Related to this problem is that if you misspell the name of a variable in a CMake if() statement like:

if (SOME_VARBLE)
  ...
endif()

then it will always be false and the code inside the if statement will never be executed! To avoid this problem, use the utility function assert_defined() as:

assert_defined(SOME_VARBLE)
if (SOME_VARBLE)
  ...
endif()

In this case, the misspelled variable would be caught.

While on the subject of if() statements, CMake has a strange convention. When you say:

if (SOME_VAR)
  do_something()
endif()

then SOME_VAR is interpreted as a variable and will be considered true and do_something() will be called if ${SOME_VAR} does not evaluate to 0, OFF, NO, FALSE, N, IGNORE, "", or ends in the suffix -NOTFOUND. How about that for a true/false rule! To be safe, use ON/OFF and TRUE/FALSE pairs for setting variables. Look up native CMake documentation on if() for all the interesting details and all the magical things it can do.

WARNING: If you mistype "ON" as "NO", it evaluates to FALSE/OFF! (That is a fun defect to track down!)

CMake language behavior with respect to case sensitivity is also strange:

  • Calls of built-in and user-defined macros and functions is case insensitive! That is set(...), set(...), set(), and all other combinations of upper and lower case characters for 'S', 'E', 'T' all call the built-in set() function. The convention in TriBITS is to use lower_case_with_underscores() for functions and macros.
  • However, the names of CMake (local or cache/global) variables are case sensitive! That is, SOME_VAR and some_var are different variables. Built-in CMake variables tend use all caps with underscores (e.g. CMAKE_CURRENT_SOURCE_DIR) but other built-in CMake variables tend to use mixed case with underscores (e.g. CMAKE_Fortran_FLAGS). TriBITS tends to use a similar naming convention where project-level and cache variables have mostly upper-case letters except for parts that are proper nouns like the project, package or external package/TPL name (e.g. TribitsExProj_TRIBITS_DIR, TriBITS_SOURCE_DIR, Boost_INCLUDE_DIRS). Local variables and function/macro parameters can use camelCase or lower_case_with_underscores.

I don't know of any other programming language that uses different case sensitivity rules for variables and functions. However, because we must parse macro and function arguments when writing user-defined macros and functions, it is a good thing that CMake variables are case sensitive. Case insensitivity would make it much harder and more expensive to parse argument lists that take keyword-based arguments.

Other mistakes that people make result from not understanding how CMake scopes variables and other entities. CMake defines a global scope (i.e. "cache" variables) and several nested local scopes that are created by add_subdirectory() and entering functions. See dual_scope_set() for a short discussion of these scoping rules.

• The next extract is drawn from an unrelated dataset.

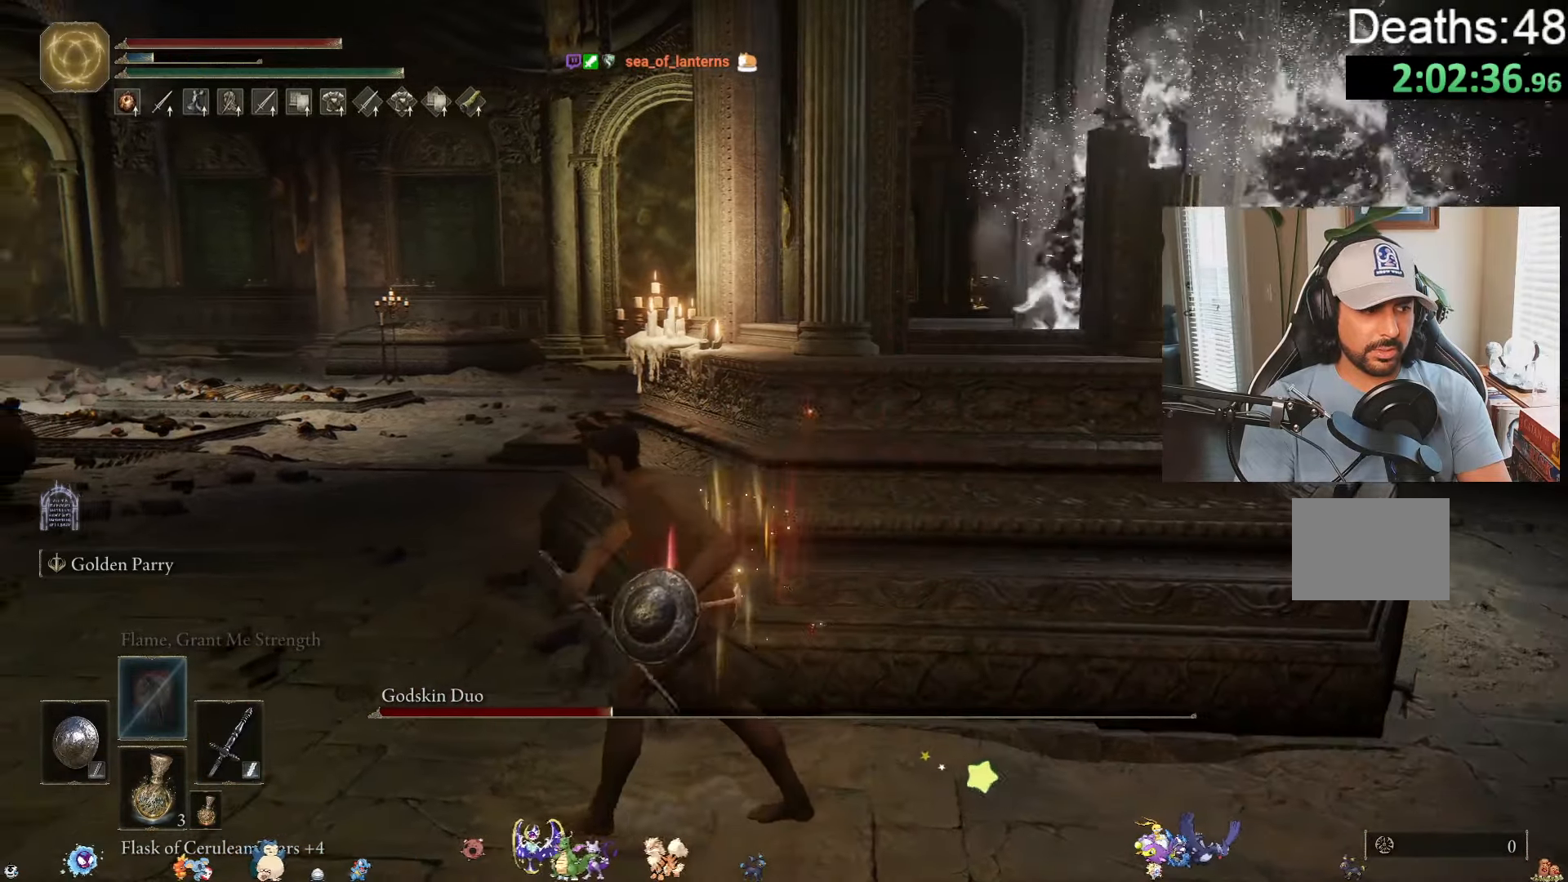
{"buttons": ["Y"], "left_stick": "up-left", "right_stick": "center", "events": [[83, "right_stick", "left"], [266, "right_stick", "center"], [416, "Y", "down"]]}
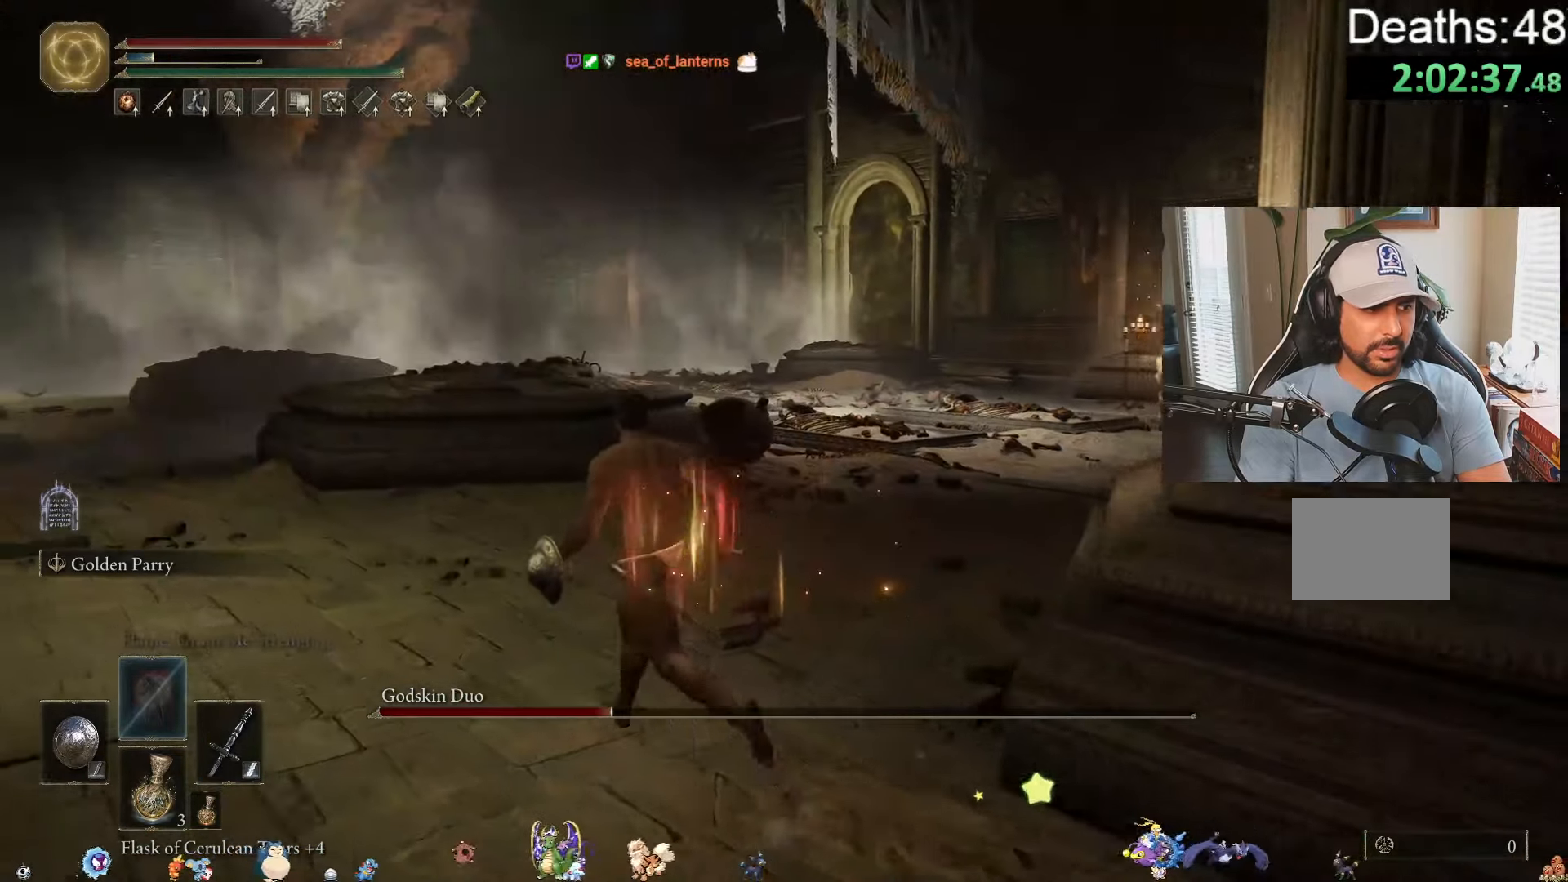
{"buttons": [], "left_stick": "up-left", "right_stick": "center", "events": [[216, "Y", "up"]]}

And it is not just variables that can have local and global scoping rules. Other entities, like defines set with the built-in command add_definitions() only apply to the local scope and child scopes. That means that if you call add_definitions() to set a define that affects the meaning of a header-file in C or C++, for example, that definition will not carry over to a peer subdirectory and those definitions will not be set (see warning in Miscellaneous Notes (tribits_add_library())).